WRITTEN EXERCISE:
How many lines in the items below contain the string "aorta"? Reply with the number alone.

─── INPUT RECORDS

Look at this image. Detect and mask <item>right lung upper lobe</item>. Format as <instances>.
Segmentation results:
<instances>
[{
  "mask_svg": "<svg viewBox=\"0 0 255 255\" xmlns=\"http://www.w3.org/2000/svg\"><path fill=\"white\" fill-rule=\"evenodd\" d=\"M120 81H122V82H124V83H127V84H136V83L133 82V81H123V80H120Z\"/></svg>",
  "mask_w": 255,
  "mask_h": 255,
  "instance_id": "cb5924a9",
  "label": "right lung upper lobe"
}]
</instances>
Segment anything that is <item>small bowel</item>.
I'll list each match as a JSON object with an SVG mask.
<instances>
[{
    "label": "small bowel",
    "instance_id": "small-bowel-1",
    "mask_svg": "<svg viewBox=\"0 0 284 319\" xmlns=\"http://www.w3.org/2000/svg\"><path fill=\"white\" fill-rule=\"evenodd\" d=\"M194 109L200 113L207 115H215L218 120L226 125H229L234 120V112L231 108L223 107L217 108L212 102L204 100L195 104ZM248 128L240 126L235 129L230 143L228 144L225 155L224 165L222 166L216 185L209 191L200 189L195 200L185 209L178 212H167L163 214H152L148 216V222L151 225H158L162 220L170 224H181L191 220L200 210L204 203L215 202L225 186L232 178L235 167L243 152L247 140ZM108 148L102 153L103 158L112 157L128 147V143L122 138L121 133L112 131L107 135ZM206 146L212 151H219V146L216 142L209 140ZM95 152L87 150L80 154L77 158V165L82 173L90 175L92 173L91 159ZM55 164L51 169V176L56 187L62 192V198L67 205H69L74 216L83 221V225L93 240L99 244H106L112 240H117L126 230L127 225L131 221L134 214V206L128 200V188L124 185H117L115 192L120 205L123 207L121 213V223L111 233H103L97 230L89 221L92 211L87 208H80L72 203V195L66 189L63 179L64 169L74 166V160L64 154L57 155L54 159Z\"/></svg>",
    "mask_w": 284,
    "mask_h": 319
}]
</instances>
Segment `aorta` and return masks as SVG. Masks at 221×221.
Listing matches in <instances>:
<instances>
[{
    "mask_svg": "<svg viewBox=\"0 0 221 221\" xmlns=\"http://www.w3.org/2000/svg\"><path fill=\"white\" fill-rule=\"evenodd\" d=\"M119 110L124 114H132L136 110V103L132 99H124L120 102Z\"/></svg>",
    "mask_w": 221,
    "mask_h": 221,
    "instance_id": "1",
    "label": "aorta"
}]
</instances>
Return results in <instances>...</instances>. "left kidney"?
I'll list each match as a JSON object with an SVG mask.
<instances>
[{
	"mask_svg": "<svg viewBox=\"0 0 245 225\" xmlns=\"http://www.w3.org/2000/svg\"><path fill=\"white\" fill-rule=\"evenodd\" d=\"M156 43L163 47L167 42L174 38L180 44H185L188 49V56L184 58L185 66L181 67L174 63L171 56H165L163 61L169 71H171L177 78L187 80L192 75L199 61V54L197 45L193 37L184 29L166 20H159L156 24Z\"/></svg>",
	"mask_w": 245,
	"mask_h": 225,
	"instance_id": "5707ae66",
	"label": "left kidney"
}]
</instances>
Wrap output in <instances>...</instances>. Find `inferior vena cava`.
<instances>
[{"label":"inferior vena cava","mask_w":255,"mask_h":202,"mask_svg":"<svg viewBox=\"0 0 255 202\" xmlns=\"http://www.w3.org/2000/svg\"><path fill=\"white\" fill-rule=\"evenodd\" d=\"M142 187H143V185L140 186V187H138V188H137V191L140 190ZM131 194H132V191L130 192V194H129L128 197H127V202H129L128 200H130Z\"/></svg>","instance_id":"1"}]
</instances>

──────

TASK RESULT:
2